Comment by simoncion

6 months ago

Let's see if surrounding that URL in the URL-surrounding character pair helps the HN linkifier:

<https://www.discogs.com/artist/207714-!!!>

Edit: It does. So, this would be yet another of the squillion-ish examples to support the advice "Please, for the love of god, always enclose your URLs in '<>'.". (And if you're writing a general-purpose URL linkifier, PLEASE just assume that everything between those characters IS part of the URL, rather than assuming you know better than the user.)

URLs can contain > too.

  • I don't believe that they can, not unencoded. Check out the grammar in the relevant RFC[0], as well as the discussion about URL-unsafe characters in the RFC that's updated by 3986 [1], from which I'll quote below.

    > Characters can be unsafe for a number of reasons. ... The characters "<" and ">" are unsafe because they are used as the delimiters around URLs in free text

    Also note the "APPENDIX" section on page 22 of RFC1738, which provides recommendations for embedding URLs in other contexts (like, suchas, in an essay, email, or internet forum post.)

    Do you have standards documents that disagree with these IETF ones?
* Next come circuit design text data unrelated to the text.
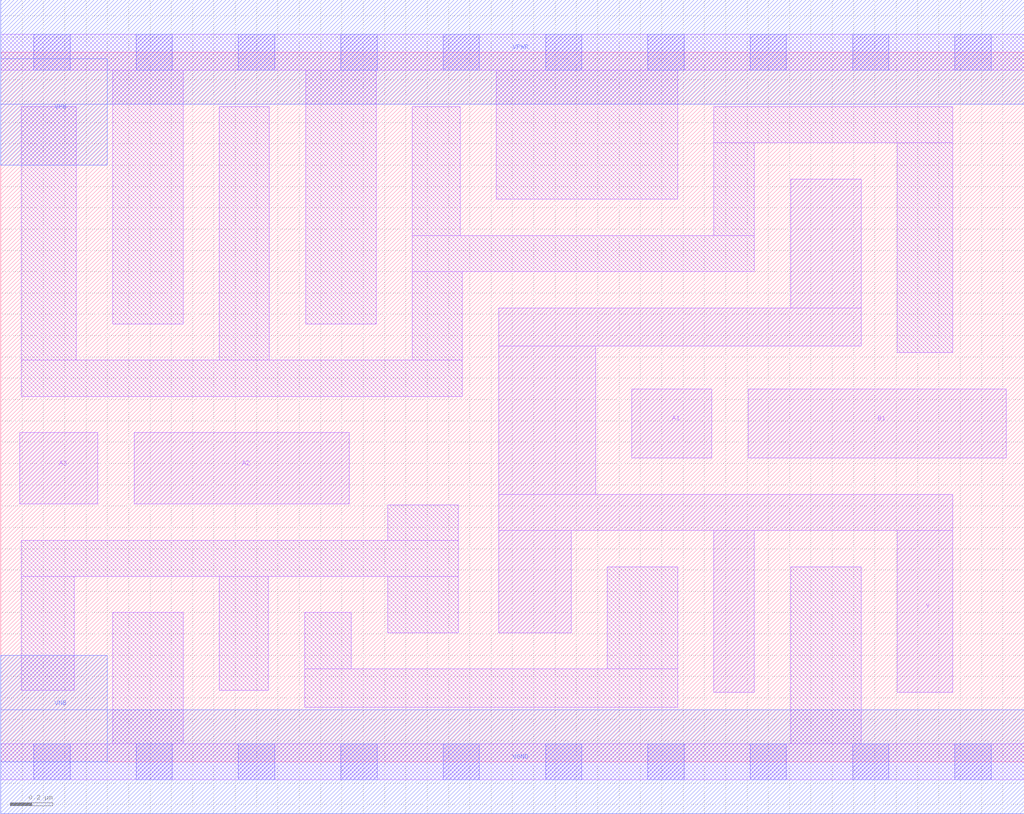
<source format=lef>
# Copyright 2020 The SkyWater PDK Authors
#
# Licensed under the Apache License, Version 2.0 (the "License");
# you may not use this file except in compliance with the License.
# You may obtain a copy of the License at
#
#     https://www.apache.org/licenses/LICENSE-2.0
#
# Unless required by applicable law or agreed to in writing, software
# distributed under the License is distributed on an "AS IS" BASIS,
# WITHOUT WARRANTIES OR CONDITIONS OF ANY KIND, either express or implied.
# See the License for the specific language governing permissions and
# limitations under the License.
#
# SPDX-License-Identifier: Apache-2.0

VERSION 5.5 ;
NAMESCASESENSITIVE ON ;
BUSBITCHARS "[]" ;
DIVIDERCHAR "/" ;
MACRO sky130_fd_sc_lp__a31oi_2
  CLASS CORE ;
  SOURCE USER ;
  ORIGIN  0.000000  0.000000 ;
  SIZE  4.800000 BY  3.330000 ;
  SYMMETRY X Y R90 ;
  SITE unit ;
  PIN A1
    ANTENNAGATEAREA  0.630000 ;
    DIRECTION INPUT ;
    USE SIGNAL ;
    PORT
      LAYER li1 ;
        RECT 2.960000 1.425000 3.335000 1.750000 ;
    END
  END A1
  PIN A2
    ANTENNAGATEAREA  0.630000 ;
    DIRECTION INPUT ;
    USE SIGNAL ;
    PORT
      LAYER li1 ;
        RECT 0.625000 1.210000 1.635000 1.545000 ;
    END
  END A2
  PIN A3
    ANTENNAGATEAREA  0.630000 ;
    DIRECTION INPUT ;
    USE SIGNAL ;
    PORT
      LAYER li1 ;
        RECT 0.090000 1.210000 0.455000 1.545000 ;
    END
  END A3
  PIN B1
    ANTENNAGATEAREA  0.630000 ;
    DIRECTION INPUT ;
    USE SIGNAL ;
    PORT
      LAYER li1 ;
        RECT 3.505000 1.425000 4.715000 1.750000 ;
    END
  END B1
  PIN Y
    ANTENNADIFFAREA  1.037400 ;
    DIRECTION OUTPUT ;
    USE SIGNAL ;
    PORT
      LAYER li1 ;
        RECT 2.335000 0.605000 2.675000 1.085000 ;
        RECT 2.335000 1.085000 4.465000 1.255000 ;
        RECT 2.335000 1.255000 2.790000 1.950000 ;
        RECT 2.335000 1.950000 4.035000 2.130000 ;
        RECT 3.345000 0.325000 3.535000 1.085000 ;
        RECT 3.705000 2.130000 4.035000 2.735000 ;
        RECT 4.205000 0.325000 4.465000 1.085000 ;
    END
  END Y
  PIN VGND
    DIRECTION INOUT ;
    USE GROUND ;
    PORT
      LAYER met1 ;
        RECT 0.000000 -0.245000 4.800000 0.245000 ;
    END
  END VGND
  PIN VNB
    DIRECTION INOUT ;
    USE GROUND ;
    PORT
      LAYER met1 ;
        RECT 0.000000 0.000000 0.500000 0.500000 ;
    END
  END VNB
  PIN VPB
    DIRECTION INOUT ;
    USE POWER ;
    PORT
      LAYER met1 ;
        RECT 0.000000 2.800000 0.500000 3.300000 ;
    END
  END VPB
  PIN VPWR
    DIRECTION INOUT ;
    USE POWER ;
    PORT
      LAYER met1 ;
        RECT 0.000000 3.085000 4.800000 3.575000 ;
    END
  END VPWR
  OBS
    LAYER li1 ;
      RECT 0.000000 -0.085000 4.800000 0.085000 ;
      RECT 0.000000  3.245000 4.800000 3.415000 ;
      RECT 0.095000  0.335000 0.345000 0.870000 ;
      RECT 0.095000  0.870000 2.145000 1.040000 ;
      RECT 0.095000  1.715000 2.165000 1.885000 ;
      RECT 0.095000  1.885000 0.355000 3.075000 ;
      RECT 0.525000  0.085000 0.855000 0.700000 ;
      RECT 0.525000  2.055000 0.855000 3.245000 ;
      RECT 1.025000  0.335000 1.255000 0.870000 ;
      RECT 1.025000  1.885000 1.260000 3.075000 ;
      RECT 1.425000  0.255000 3.175000 0.435000 ;
      RECT 1.425000  0.435000 1.645000 0.700000 ;
      RECT 1.430000  2.055000 1.760000 3.245000 ;
      RECT 1.815000  0.605000 2.145000 0.870000 ;
      RECT 1.815000  1.040000 2.145000 1.205000 ;
      RECT 1.930000  1.885000 2.165000 2.300000 ;
      RECT 1.930000  2.300000 3.535000 2.470000 ;
      RECT 1.930000  2.470000 2.155000 3.075000 ;
      RECT 2.325000  2.640000 3.175000 3.245000 ;
      RECT 2.845000  0.435000 3.175000 0.915000 ;
      RECT 3.345000  2.470000 3.535000 2.905000 ;
      RECT 3.345000  2.905000 4.465000 3.075000 ;
      RECT 3.705000  0.085000 4.035000 0.915000 ;
      RECT 4.205000  1.920000 4.465000 2.905000 ;
    LAYER mcon ;
      RECT 0.155000 -0.085000 0.325000 0.085000 ;
      RECT 0.155000  3.245000 0.325000 3.415000 ;
      RECT 0.635000 -0.085000 0.805000 0.085000 ;
      RECT 0.635000  3.245000 0.805000 3.415000 ;
      RECT 1.115000 -0.085000 1.285000 0.085000 ;
      RECT 1.115000  3.245000 1.285000 3.415000 ;
      RECT 1.595000 -0.085000 1.765000 0.085000 ;
      RECT 1.595000  3.245000 1.765000 3.415000 ;
      RECT 2.075000 -0.085000 2.245000 0.085000 ;
      RECT 2.075000  3.245000 2.245000 3.415000 ;
      RECT 2.555000 -0.085000 2.725000 0.085000 ;
      RECT 2.555000  3.245000 2.725000 3.415000 ;
      RECT 3.035000 -0.085000 3.205000 0.085000 ;
      RECT 3.035000  3.245000 3.205000 3.415000 ;
      RECT 3.515000 -0.085000 3.685000 0.085000 ;
      RECT 3.515000  3.245000 3.685000 3.415000 ;
      RECT 3.995000 -0.085000 4.165000 0.085000 ;
      RECT 3.995000  3.245000 4.165000 3.415000 ;
      RECT 4.475000 -0.085000 4.645000 0.085000 ;
      RECT 4.475000  3.245000 4.645000 3.415000 ;
  END
END sky130_fd_sc_lp__a31oi_2

</source>
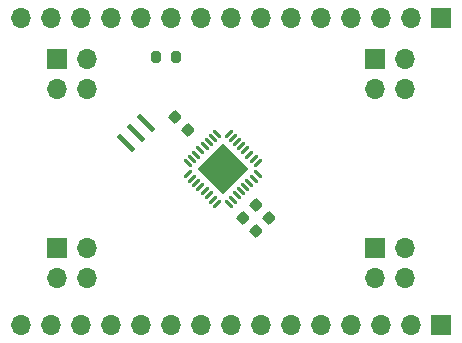
<source format=gts>
%TF.GenerationSoftware,KiCad,Pcbnew,7.0.1*%
%TF.CreationDate,2023-04-03T23:37:46-04:00*%
%TF.ProjectId,comm_v0p4,636f6d6d-5f76-4307-9034-2e6b69636164,rev?*%
%TF.SameCoordinates,Original*%
%TF.FileFunction,Soldermask,Top*%
%TF.FilePolarity,Negative*%
%FSLAX46Y46*%
G04 Gerber Fmt 4.6, Leading zero omitted, Abs format (unit mm)*
G04 Created by KiCad (PCBNEW 7.0.1) date 2023-04-03 23:37:46*
%MOMM*%
%LPD*%
G01*
G04 APERTURE LIST*
G04 Aperture macros list*
%AMRoundRect*
0 Rectangle with rounded corners*
0 $1 Rounding radius*
0 $2 $3 $4 $5 $6 $7 $8 $9 X,Y pos of 4 corners*
0 Add a 4 corners polygon primitive as box body*
4,1,4,$2,$3,$4,$5,$6,$7,$8,$9,$2,$3,0*
0 Add four circle primitives for the rounded corners*
1,1,$1+$1,$2,$3*
1,1,$1+$1,$4,$5*
1,1,$1+$1,$6,$7*
1,1,$1+$1,$8,$9*
0 Add four rect primitives between the rounded corners*
20,1,$1+$1,$2,$3,$4,$5,0*
20,1,$1+$1,$4,$5,$6,$7,0*
20,1,$1+$1,$6,$7,$8,$9,0*
20,1,$1+$1,$8,$9,$2,$3,0*%
%AMRotRect*
0 Rectangle, with rotation*
0 The origin of the aperture is its center*
0 $1 length*
0 $2 width*
0 $3 Rotation angle, in degrees counterclockwise*
0 Add horizontal line*
21,1,$1,$2,0,0,$3*%
G04 Aperture macros list end*
%ADD10O,1.700000X1.700000*%
%ADD11R,1.700000X1.700000*%
%ADD12RoundRect,0.200000X0.200000X0.275000X-0.200000X0.275000X-0.200000X-0.275000X0.200000X-0.275000X0*%
%ADD13RoundRect,0.225000X-0.335876X-0.017678X-0.017678X-0.335876X0.335876X0.017678X0.017678X0.335876X0*%
%ADD14RotRect,0.400000X1.900000X225.000000*%
%ADD15RoundRect,0.225000X0.335876X0.017678X0.017678X0.335876X-0.335876X-0.017678X-0.017678X-0.335876X0*%
%ADD16RoundRect,0.062500X-0.309359X0.220971X0.220971X-0.309359X0.309359X-0.220971X-0.220971X0.309359X0*%
%ADD17RoundRect,0.062500X-0.309359X-0.220971X-0.220971X-0.309359X0.309359X0.220971X0.220971X0.309359X0*%
%ADD18RotRect,3.100000X3.100000X315.000000*%
G04 APERTURE END LIST*
D10*
%TO.C,J7*%
X84770000Y-80770000D03*
X82230000Y-80770000D03*
X84770000Y-78230000D03*
D11*
X82230000Y-78230000D03*
%TD*%
%TO.C,J6*%
X82230000Y-62230000D03*
D10*
X84770000Y-62230000D03*
X82230000Y-64770000D03*
X84770000Y-64770000D03*
%TD*%
D11*
%TO.C,J5*%
X55230000Y-78230000D03*
D10*
X57770000Y-78230000D03*
X55230000Y-80770000D03*
X57770000Y-80770000D03*
%TD*%
D11*
%TO.C,J4*%
X55230000Y-62230000D03*
D10*
X57770000Y-62230000D03*
X55230000Y-64770000D03*
X57770000Y-64770000D03*
%TD*%
D12*
%TO.C,R5*%
X63675000Y-62000000D03*
X65325000Y-62000000D03*
%TD*%
D13*
%TO.C,C3*%
X73248008Y-75648008D03*
X72151992Y-74551992D03*
%TD*%
D14*
%TO.C,Y1*%
X61102944Y-69347056D03*
X61951472Y-68498528D03*
X62800000Y-67650000D03*
%TD*%
D15*
%TO.C,C1*%
X65251992Y-67101992D03*
X66348008Y-68198008D03*
%TD*%
D13*
%TO.C,C2*%
X71051992Y-75651992D03*
X72148008Y-76748008D03*
%TD*%
D10*
%TO.C,J1*%
X52220000Y-84700000D03*
X54760000Y-84700000D03*
X57300000Y-84700000D03*
X59840000Y-84700000D03*
X62380000Y-84700000D03*
X64920000Y-84700000D03*
X67460000Y-84700000D03*
X70000000Y-84700000D03*
X72540000Y-84700000D03*
X75080000Y-84700000D03*
X77620000Y-84700000D03*
X80160000Y-84700000D03*
X82700000Y-84700000D03*
X85240000Y-84700000D03*
D11*
X87780000Y-84700000D03*
%TD*%
%TO.C,J2*%
X87780000Y-58750000D03*
D10*
X85240000Y-58750000D03*
X82700000Y-58750000D03*
X80160000Y-58750000D03*
X77620000Y-58750000D03*
X75080000Y-58750000D03*
X72540000Y-58750000D03*
X70000000Y-58750000D03*
X67460000Y-58750000D03*
X64920000Y-58750000D03*
X62380000Y-58750000D03*
X59840000Y-58750000D03*
X57300000Y-58750000D03*
X54760000Y-58750000D03*
X52220000Y-58750000D03*
%TD*%
D16*
%TO.C,U1*%
X68813864Y-68526490D03*
X68460311Y-68880044D03*
X68106757Y-69233597D03*
X67753204Y-69587151D03*
X67399651Y-69940704D03*
X67046097Y-70294257D03*
X66692544Y-70647811D03*
X66338990Y-71001364D03*
D17*
X66338990Y-71973636D03*
X66692544Y-72327189D03*
X67046097Y-72680743D03*
X67399651Y-73034296D03*
X67753204Y-73387849D03*
X68106757Y-73741403D03*
X68460311Y-74094956D03*
X68813864Y-74448510D03*
D16*
X69786136Y-74448510D03*
X70139689Y-74094956D03*
X70493243Y-73741403D03*
X70846796Y-73387849D03*
X71200349Y-73034296D03*
X71553903Y-72680743D03*
X71907456Y-72327189D03*
X72261010Y-71973636D03*
D17*
X72261010Y-71001364D03*
X71907456Y-70647811D03*
X71553903Y-70294257D03*
X71200349Y-69940704D03*
X70846796Y-69587151D03*
X70493243Y-69233597D03*
X70139689Y-68880044D03*
X69786136Y-68526490D03*
D18*
X69300000Y-71487500D03*
%TD*%
M02*

</source>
    If you're using the observed behavior of your browser's address bar as your proof that ">" is valid in a URL, do note that the URL

      https://news.ycombinator.com/item?id=44826199>hello there
    

    might appear to contain a space and the ">" character, but it is actually represented as

      https://news.ycombinator.com/item?id=44826199%3Ehello%20there
    

    behind the scenes. Your web browser is pretty-printing it for you so it looks nicer and is easier to read.

    [0] <https://datatracker.ietf.org/doc/html/rfc3986#appendix-A>

    [1] <https://datatracker.ietf.org/doc/html/rfc1738#section-2.2>